Goalposts and Speed Limits

(Photo: bama spirit / Flickr)(Photo: bama spirit / Flickr)

Let’s say you want to set a speed limit of 20 mph on a neighborhood street. You need an engineering study and a traffic study, right?

No.

Not in Washington State.

A new Neighborhood Safe Streets Bill empowers cities and towns to set lower maximum speed limits without going through those studies.

This report comes from a very happy Alliance for Biking and Walking, and it points out that “under the new law, cities and towns will be free to develop their own procedures for lowering local speed limits, creating an additional safety tool for local governments’ toolboxes to build safer, more livable communities.”

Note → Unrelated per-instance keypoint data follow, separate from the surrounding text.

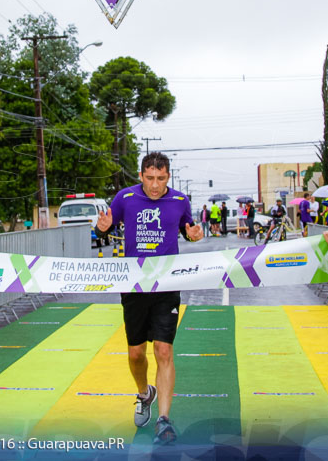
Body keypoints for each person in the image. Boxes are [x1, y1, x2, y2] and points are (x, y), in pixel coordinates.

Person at [95, 152, 203, 445]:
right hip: (134, 286)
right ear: (141, 176)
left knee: (164, 351)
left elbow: (188, 230)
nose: (155, 186)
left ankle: (164, 420)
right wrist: (101, 227)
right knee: (135, 354)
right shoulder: (125, 197)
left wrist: (194, 234)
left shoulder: (180, 202)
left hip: (167, 286)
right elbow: (105, 225)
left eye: (162, 179)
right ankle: (145, 394)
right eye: (150, 178)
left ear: (169, 177)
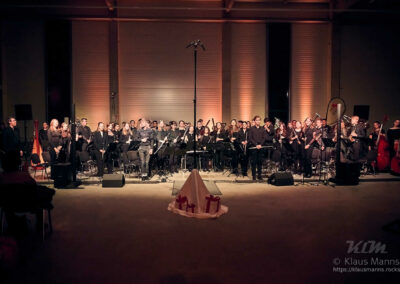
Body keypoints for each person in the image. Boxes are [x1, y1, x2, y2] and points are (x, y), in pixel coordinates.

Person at [248, 115, 267, 181]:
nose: (258, 121)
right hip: (254, 147)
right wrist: (256, 145)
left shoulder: (262, 128)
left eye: (259, 120)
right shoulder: (251, 129)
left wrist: (260, 144)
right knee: (254, 162)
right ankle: (254, 176)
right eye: (256, 120)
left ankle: (259, 175)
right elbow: (250, 138)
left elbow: (264, 138)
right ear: (254, 121)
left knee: (260, 162)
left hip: (260, 147)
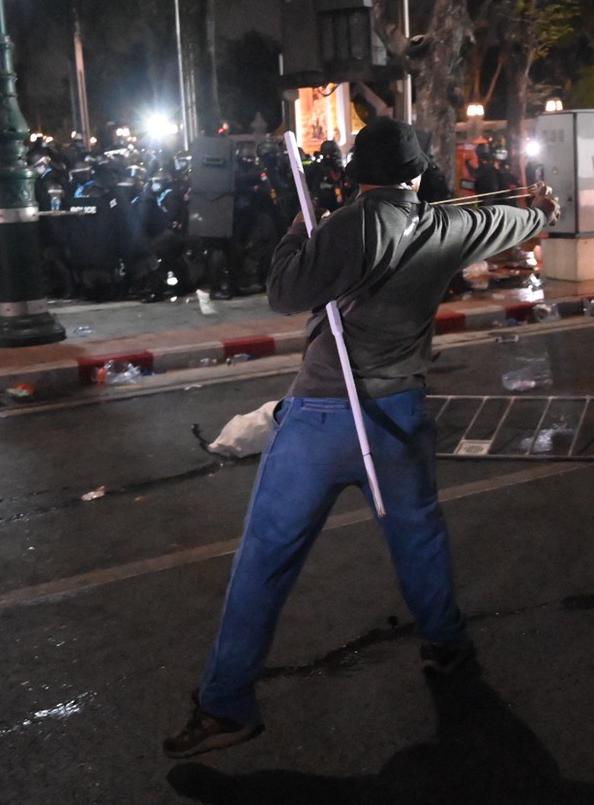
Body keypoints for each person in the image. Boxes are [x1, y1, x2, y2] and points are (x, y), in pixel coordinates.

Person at [165, 116, 560, 759]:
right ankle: (446, 643)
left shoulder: (348, 224)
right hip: (396, 416)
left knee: (265, 560)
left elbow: (284, 293)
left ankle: (226, 703)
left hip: (321, 419)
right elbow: (515, 222)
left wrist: (299, 233)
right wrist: (541, 207)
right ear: (416, 174)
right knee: (419, 538)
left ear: (359, 174)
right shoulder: (448, 225)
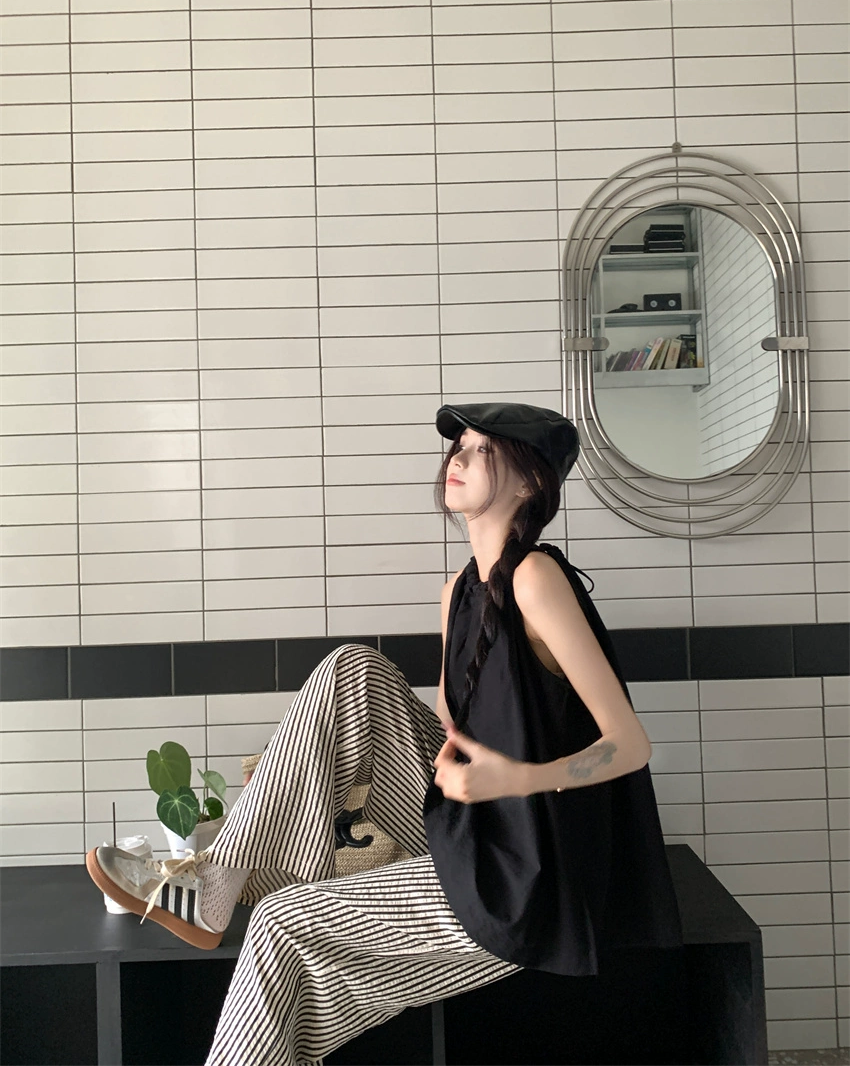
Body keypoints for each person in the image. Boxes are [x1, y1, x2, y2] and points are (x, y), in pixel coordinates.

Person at [85, 401, 682, 1065]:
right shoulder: (457, 592)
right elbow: (457, 731)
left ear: (531, 483)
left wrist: (519, 777)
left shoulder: (536, 579)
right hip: (474, 822)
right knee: (355, 668)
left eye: (483, 450)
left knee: (280, 921)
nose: (458, 458)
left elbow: (629, 744)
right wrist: (308, 772)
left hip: (530, 864)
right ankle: (218, 884)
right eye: (458, 445)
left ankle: (223, 892)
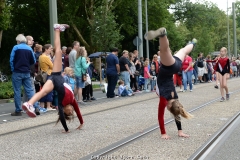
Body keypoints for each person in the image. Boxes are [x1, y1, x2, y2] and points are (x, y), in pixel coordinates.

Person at [22, 24, 83, 133]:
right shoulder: (73, 101)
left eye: (68, 112)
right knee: (58, 51)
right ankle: (57, 30)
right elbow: (78, 112)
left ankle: (29, 104)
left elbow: (63, 118)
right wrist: (81, 122)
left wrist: (66, 129)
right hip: (57, 75)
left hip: (54, 78)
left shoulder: (61, 105)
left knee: (43, 92)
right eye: (71, 111)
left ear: (64, 111)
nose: (70, 110)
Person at [145, 27, 194, 139]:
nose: (166, 108)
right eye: (168, 108)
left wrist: (180, 131)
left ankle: (193, 43)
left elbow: (177, 112)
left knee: (184, 51)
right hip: (168, 67)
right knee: (164, 50)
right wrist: (163, 133)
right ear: (169, 105)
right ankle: (163, 34)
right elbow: (160, 116)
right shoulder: (164, 99)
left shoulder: (175, 98)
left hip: (176, 66)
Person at [10, 34, 40, 116]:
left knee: (17, 91)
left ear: (18, 41)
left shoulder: (15, 47)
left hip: (17, 72)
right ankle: (36, 106)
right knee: (30, 90)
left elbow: (11, 60)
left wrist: (13, 69)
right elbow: (33, 61)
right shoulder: (29, 48)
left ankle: (18, 110)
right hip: (27, 72)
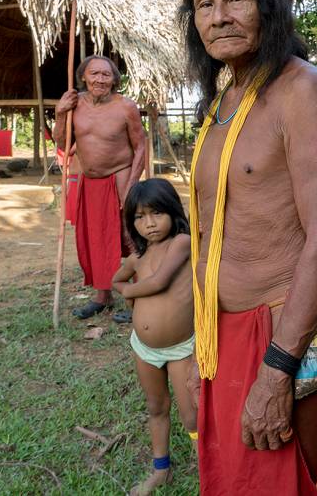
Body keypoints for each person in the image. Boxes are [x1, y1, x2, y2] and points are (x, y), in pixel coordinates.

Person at [175, 0, 317, 494]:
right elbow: (208, 232)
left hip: (284, 329)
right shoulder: (222, 102)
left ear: (267, 6)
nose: (219, 18)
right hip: (225, 333)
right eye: (204, 5)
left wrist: (276, 370)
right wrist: (201, 343)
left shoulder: (304, 89)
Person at [111, 179, 196, 495]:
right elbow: (115, 279)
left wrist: (129, 291)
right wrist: (126, 292)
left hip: (181, 348)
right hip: (144, 348)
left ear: (173, 212)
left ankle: (209, 470)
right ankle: (161, 469)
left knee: (192, 415)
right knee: (156, 407)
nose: (149, 223)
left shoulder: (182, 243)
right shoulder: (137, 257)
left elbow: (160, 282)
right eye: (139, 216)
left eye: (157, 213)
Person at [54, 54, 146, 321]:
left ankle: (138, 298)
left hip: (120, 174)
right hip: (89, 180)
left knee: (131, 237)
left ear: (114, 80)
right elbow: (62, 143)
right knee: (95, 237)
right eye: (94, 74)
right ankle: (102, 296)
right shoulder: (73, 104)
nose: (100, 79)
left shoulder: (126, 106)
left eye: (106, 75)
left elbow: (141, 146)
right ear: (84, 76)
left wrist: (131, 185)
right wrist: (61, 112)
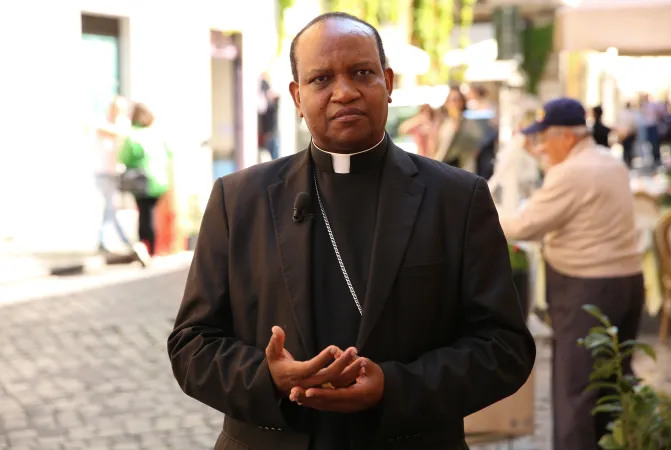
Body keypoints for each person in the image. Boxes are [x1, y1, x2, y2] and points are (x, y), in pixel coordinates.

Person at [168, 12, 535, 450]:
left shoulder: (456, 199)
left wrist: (395, 388)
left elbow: (504, 347)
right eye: (321, 79)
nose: (344, 92)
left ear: (388, 81)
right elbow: (191, 345)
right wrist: (267, 378)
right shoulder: (239, 199)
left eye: (362, 73)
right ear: (297, 97)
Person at [499, 98, 644, 450]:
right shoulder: (609, 163)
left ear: (565, 136)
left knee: (576, 392)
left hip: (586, 289)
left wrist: (480, 213)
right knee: (611, 387)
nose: (541, 147)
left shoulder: (572, 173)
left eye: (544, 138)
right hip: (627, 283)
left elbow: (523, 226)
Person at [118, 102, 173, 261]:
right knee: (150, 214)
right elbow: (169, 153)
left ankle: (147, 250)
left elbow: (124, 157)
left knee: (144, 216)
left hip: (142, 181)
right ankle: (153, 249)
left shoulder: (133, 135)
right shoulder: (157, 134)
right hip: (160, 180)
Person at [94, 96, 135, 255]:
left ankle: (109, 241)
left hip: (115, 173)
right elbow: (107, 131)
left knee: (110, 208)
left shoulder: (122, 124)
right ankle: (125, 241)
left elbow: (123, 134)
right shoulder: (103, 123)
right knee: (111, 207)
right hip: (103, 172)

Lowered costs and more regional and local rights are cited as being some of the influences in this case. But the Bill may also well be an example of “goalpost movement.” We are seeing constant examples of encroachment from what we might call non-motoring interests in transportation infrastructure work that was once the almost exclusive bailiwick of the usual transportation infrastructure suspects.

Biking, hiking, walking and running interests in our community are increasingly influential in the work of planning, designing, building and managing our roadways (something the current administration in Washington is aggressively encouraging). There’s something tidal about this – it’s a rising tide and its not going back.

Our highway and road building industries need that very American quality–an ability to move with the times.